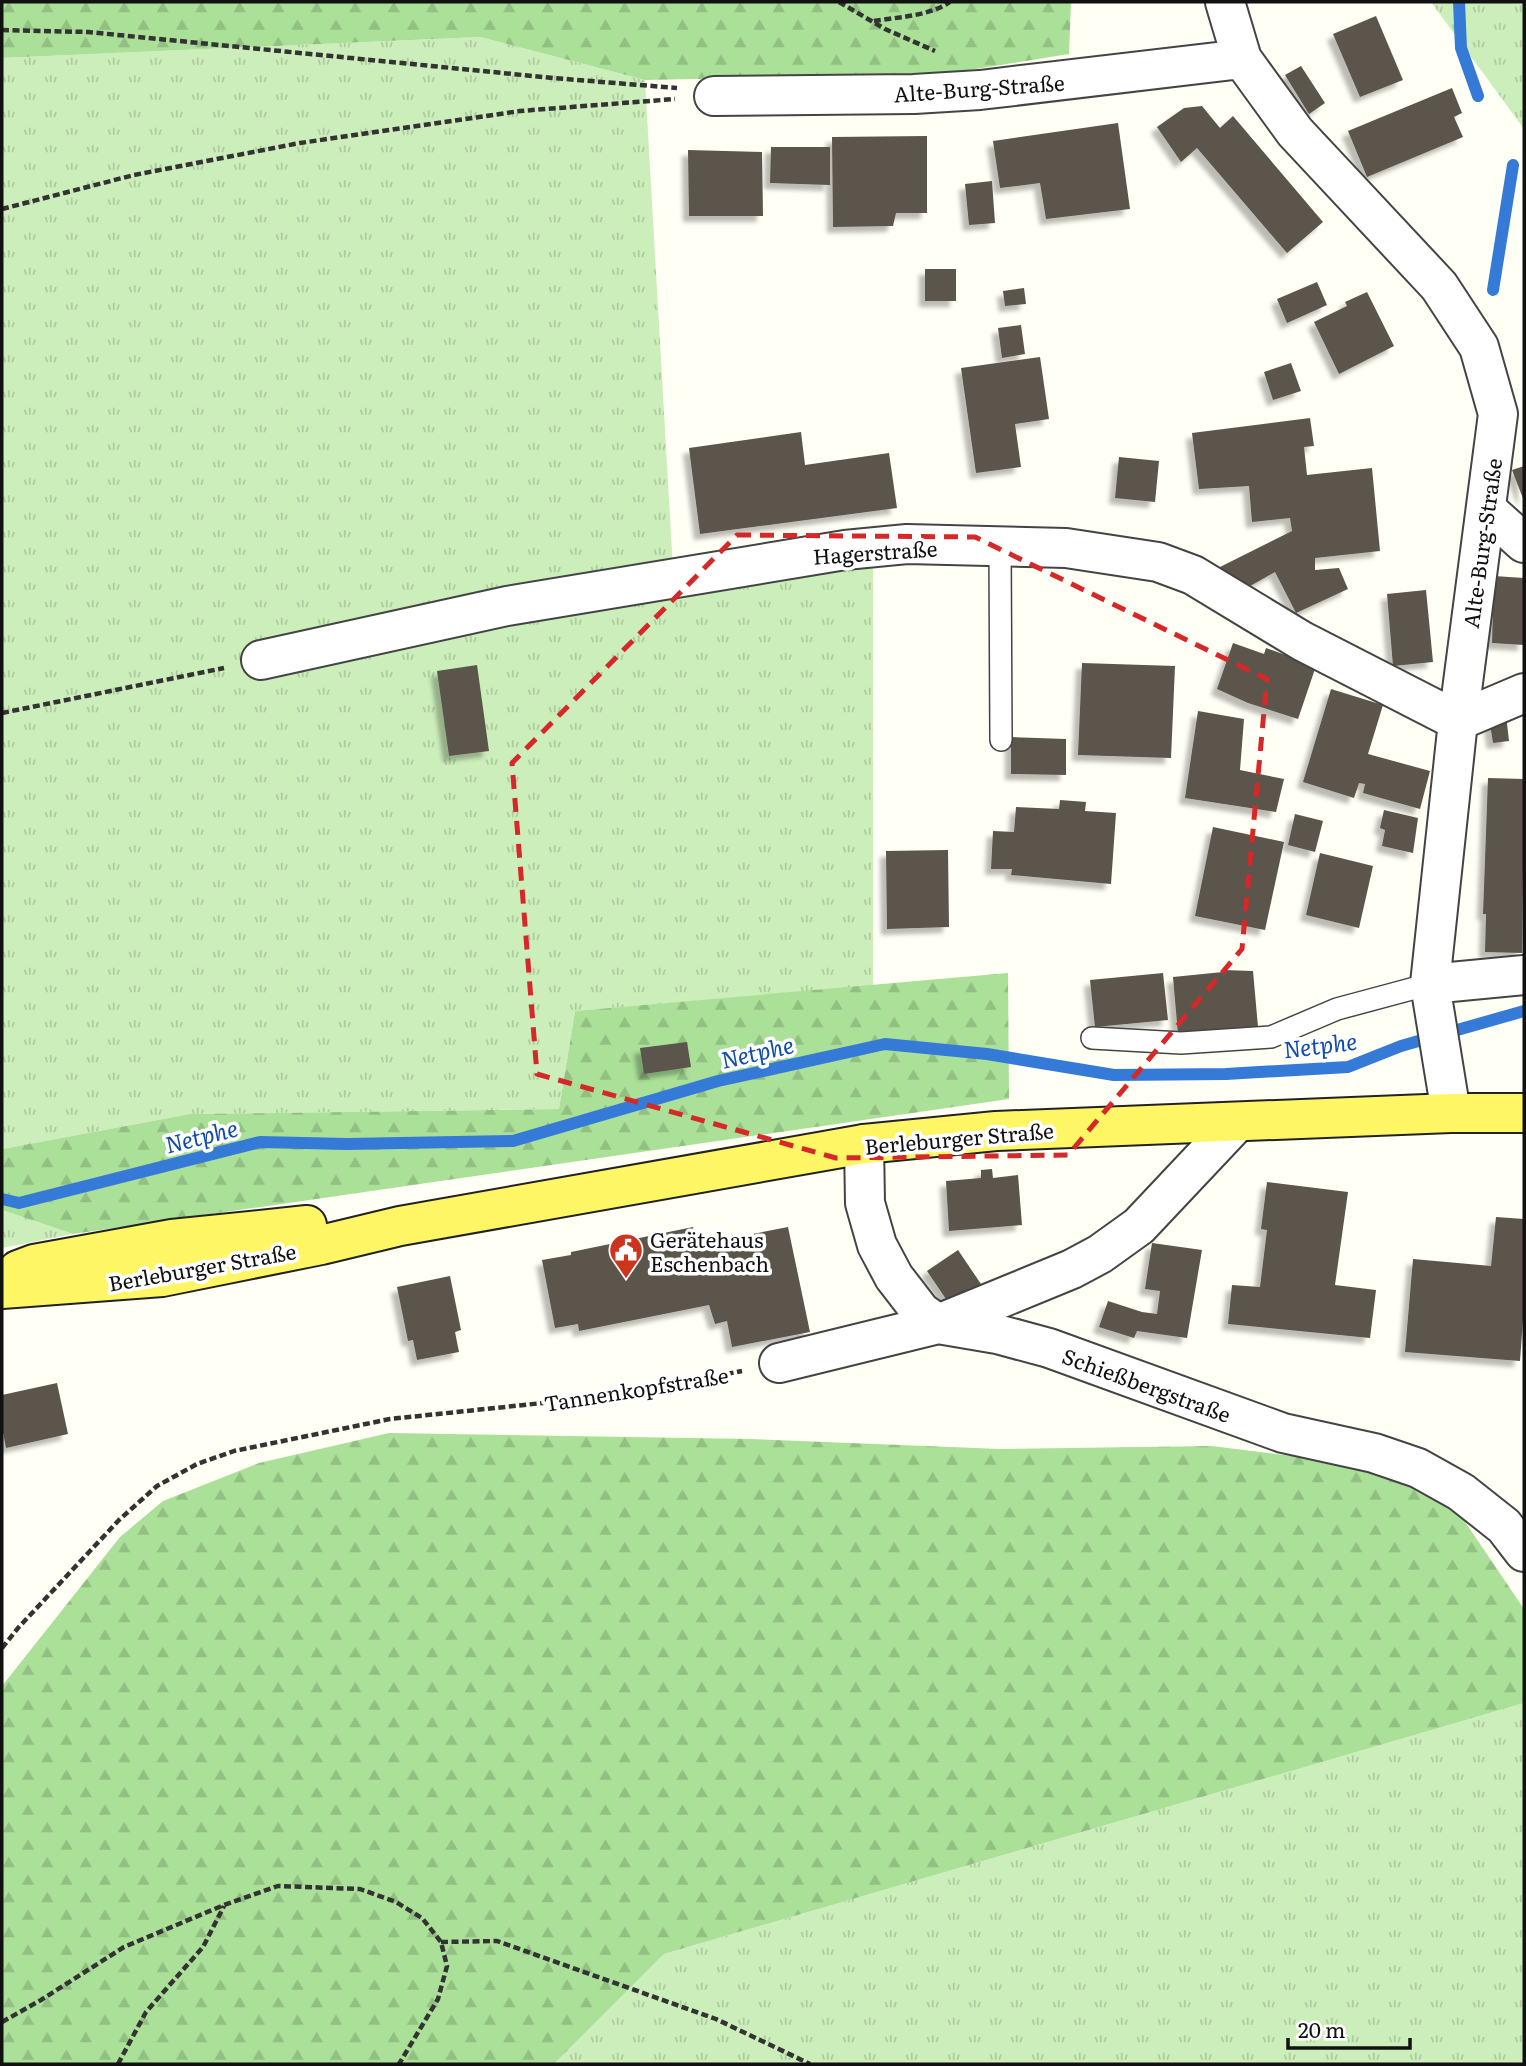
<svg xmlns="http://www.w3.org/2000/svg" width="1526" height="2066" font-family="Literata,serif">
<defs>
<pattern id="grass-tufts" width="24" height="20" patternUnits="userSpaceOnUse" patternTransform="scale(1.75)"><rect width="24" height="20" fill="#cceeba"/><path d="M3 7l-1-3M5 7V3M7 7l1-3M15 17l-1-3M17 17v-4M19 17l1-3" fill="none" stroke="#aecb9f"/></pattern>
<pattern id="forest-firs" width="22" height="20" patternUnits="userSpaceOnUse" patternTransform="scale(1.75)"><rect width="22" height="20" fill="#abe098"/><path d="M5 1l3.5 6h-7zM16 11l3.5 6h-7z" fill="#92bf82"/></pattern>
<filter id="shadow"><feDropShadow dx="-6" dy="6" stdDeviation="2" flood-color="#0004"/></filter>
</defs>
<rect width="100%" height="100%" fill="#fffff5"/>
<path fill="url(#grass-tufts)" d="M1431,2H1524V129Z
M480,37L645,80L673,570L873,559V986L575,1011L559,1109L190,1114L2,1149V58Z
M2,1210L73,1234L2,1248Z
M1524,1703V2064H554L664,1954Z"/>
<path fill="url(#forest-firs)" d="M2,2H1071L1069,54L944,74L645,80L480,37L2,58Z
M1008,973L1009,1099L73,1234L2,1210V1149L190,1114L559,1109L575,1011Z
M389,1433L750,1439L1000,1449L1212,1446L1396,1469L1455,1507L1524,1609V1703L664,1954L554,2064H2V1686L120,1537L163,1501L259,1463Z"/>
<g fill="none" stroke-linecap="round" stroke-linejoin="round">
<path stroke="#367ad7" stroke-width="12" d="M1459,2L1461,48L1478,96
M1493,290L1513,165
M2,1199L19,1203L260,1142L347,1144L513,1141L718,1081L885,1044L987,1054L1114,1075L1226,1074L1348,1067L1401,1046L1524,1011"/>
</g>
<path fill="#5b544c" filter="url(#shadow)" d="M1376,16L1403,80L1360,97L1333,34Z
M1301,66L1325,103L1309,114L1285,75Z
M1452,88L1462,113L1454,117L1463,137L1367,177L1348,131Z
M1202,106L1220,128L1233,116L1323,222L1287,253L1197,148L1181,162L1157,127L1184,108Z
M1118,123L1130,209L1046,219L1040,183L1000,188L993,141Z
M927,136V213H896L893,226L833,227L832,137Z
M771,147H830V185L770,183Z
M688,150L762,152L763,216H689Z
M992,181L995,223L969,225L965,184Z
M925,269H956V301H925Z
M1317,282L1327,305L1287,323L1277,299Z
M1024,288L1026,304L1005,306L1003,291Z
M1367,292L1394,346L1339,374L1314,322L1347,306L1345,302Z
M1021,325L1025,354L1002,358L998,328Z
M1040,357L1049,419L1015,424L1021,467L976,473L961,368Z
M1291,363L1301,391L1273,400L1264,372Z
M1310,418L1314,446L1304,447L1307,475L1372,468L1380,551L1315,558V570L1339,568L1348,589L1296,613L1275,572L1243,590L1216,569L1292,531L1290,518L1252,522L1249,486L1199,489L1192,433Z
M801,432L805,465L889,453L897,508L700,534L689,448Z
M1119,457L1159,461L1155,502L1115,498Z
M1524,466V501L1512,470Z
M1494,576L1524,578V645L1492,643Z
M1426,590L1433,662L1393,666L1387,594Z
M1233,643L1264,654L1266,648L1316,666L1298,719L1248,703L1217,689Z
M1082,663L1175,666L1171,758L1078,755Z
M477,665L489,751L449,756L437,671Z
M1331,689L1383,705L1368,754L1430,771L1420,809L1363,793L1365,784L1359,783L1354,798L1303,782Z
M1198,711L1244,719L1240,770L1284,779L1276,812L1185,798Z
M1506,715L1509,741L1493,743L1489,718Z
M1011,737L1066,739V775L1011,774Z
M1488,778L1524,779L1522,953L1485,952L1486,914H1483Z
M1060,800L1086,802L1085,811L1116,813L1111,884L1011,875L1012,869H991L993,831L1014,832L1016,807L1059,809Z
M1384,810L1418,818L1413,853L1382,846L1385,830L1380,828Z
M1295,814L1323,821L1315,852L1288,845Z
M1213,827L1284,842L1265,930L1195,916Z
M948,850L949,927L887,929L886,851Z
M1320,853L1373,866L1359,928L1306,915Z
M1223,970L1253,971L1258,1027L1178,1034L1173,977L1223,972Z
M1163,973L1168,1020L1095,1027L1090,980Z
M687,1042L691,1067L644,1074L640,1048Z
M992,1169L993,1178L1018,1175L1022,1225L949,1231L946,1181L981,1178V1170Z
M1267,1182L1348,1192L1335,1285L1376,1290L1370,1338L1228,1324L1232,1285L1260,1287L1267,1230L1261,1229Z
M1496,1217L1524,1219V1306L1520,1361L1405,1352L1413,1259L1491,1266Z
M693,1227L697,1245L788,1227L810,1332L732,1347L727,1321L715,1324L709,1305L579,1331L578,1324L555,1328L542,1260L571,1255V1252Z
M1152,1243L1202,1250L1187,1338L1137,1331L1134,1338L1099,1327L1108,1301L1142,1312L1157,1314L1160,1291L1145,1289Z
M958,1250L983,1287L948,1302L927,1271Z
M450,1276L461,1330L455,1332L459,1352L417,1360L413,1340L408,1341L397,1287Z
M57,1383L68,1434L6,1448L2,1427V1395Z"/>
<g fill="none" stroke-linecap="round" stroke-linejoin="round">
<g stroke="#444" stroke-width="24">
<path id="service" d="M1000,547L1001,740
M1092,1038L1181,1043L1271,1037L1337,1009L1430,984"/>
</g>
<g stroke="#444" stroke-width="42">
<path id="minor" d="M1225,2L1242,59L1295,132L1439,286L1479,347L1498,414L1458,721L1430,984L1451,1113
M714,96L914,94L980,90L1242,59
M1486,509L1524,543
M261,660L507,606L845,550L907,544L1066,548L1158,562L1193,575L1302,641L1458,721
M1458,721L1524,693
M1430,984L1524,975
M864,1144L865,1203L877,1245L894,1277L921,1312L938,1324L997,1334L1049,1348L1283,1433L1374,1453L1418,1468L1461,1492L1504,1526L1524,1552
M779,1363L938,1324L1072,1269L1100,1254L1139,1226L1237,1122"/>
</g>
<g stroke="#222" stroke-width="42">
<path id="primary" d="M18,1270L34,1264L172,1239L307,1225
M2,1289L162,1277L321,1245L400,1226L864,1144L996,1131L1451,1113H1524"/>
</g>
<path stroke="#333" stroke-width="4.5" stroke-dasharray="7 3.5" stroke-linecap="butt" d="M839,2L885,29L935,51
M874,21C899,17 929,16 950,2
M2,30L88,32L553,78L677,88
M2,209L134,175L300,143L520,111L675,99
M2,713L224,668
M2,1648L18,1628L119,1520L157,1486L197,1464L234,1451L390,1419L619,1395L742,1371
M441,1942L497,1941L716,2019L810,2064
M2,2022L41,2000L124,1947L224,1905L278,1886L360,1889L396,1902L422,1918L441,1942L447,1966L438,1999L399,2064
M118,2064L146,2012L203,1947L224,1906"/>
<use href="#service" stroke="#fff" stroke-width="21"/>
<use href="#minor" stroke="#fff" stroke-width="38"/>
<use href="#primary" stroke="#fff665" stroke-width="38"/>
</g>
<path fill="none" stroke="#d62828" stroke-width="5" stroke-dasharray="14 9" stroke-linejoin="round" d="M737,535L975,537L1267,679L1242,949L1068,1155L836,1158L537,1074L512,763Z"/>
<defs>
<g id="civic-pin" transform="scale(1.75)"><path d="M0 17L-7.5 6A9.5 9.5 0 1 1 7.5 6Z" fill="#cd341d" stroke="#fff"/><path d="M-.6-6.5H3V-4.5H.6V-3L4-1V1h2V6H-6V1h2V-1L-.6-3ZM-1.2 2.5V6h2.4V2.5Z" fill="#fff"/></g>
</defs>
<g fill-rule="evenodd">
<use href="#civic-pin" x="626" y="1250"/>
</g>
<g text-anchor="middle" dominant-baseline="central" stroke-width="7" stroke-linejoin="round" paint-order="stroke">
<g font-size="21" fill="#111" stroke="#fff">
<text transform="translate(979 87) rotate(-4)">Alte-Burg-Straße</text>
<text transform="translate(1481 543) rotate(-82)">Alte-Burg-Straße</text>
<text transform="translate(875 551) rotate(-4)">Hagerstraße</text>
<text transform="translate(959 1137) rotate(-5)">Berleburger Straße</text>
<text transform="translate(202 1266) rotate(-10)">Berleburger Straße</text>
<text transform="translate(1147 1384) rotate(20)">Schießbergstraße</text>
<text transform="translate(636 1388) rotate(-9)">Tannenkopfstraße</text>
</g>
<g font-size="21" fill="#111" stroke="#fff" text-anchor="start">
<text x="650" y="1238">Gerätehaus<tspan x="650" dy="24">Eschenbach</tspan></text>
</g>
<g font-size="23" font-style="italic" fill="#0f4cae" stroke="#fff">
<text transform="translate(1320 1044) rotate(-7)">Netphe</text>
<text transform="translate(757 1051) rotate(-13)">Netphe</text>
<text transform="translate(201 1135) rotate(-14)">Netphe</text>
</g>
</g>
<rect width="1526" height="2066" fill="none" stroke="#111111" stroke-width="7"/>
<path d="M1288 2038v10h122v-10" fill="none" stroke="#111111" stroke-width="3.5"/>
<text x="1298" y="2038" font-size="21" fill="#111111" stroke="#ffffff" stroke-width="5" paint-order="stroke">20 m</text>
</svg>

## [YOUR TASK]
In the material above, tally every line with the string "civic" in it, then give that number alone.

## [RESPONSE BOX]
2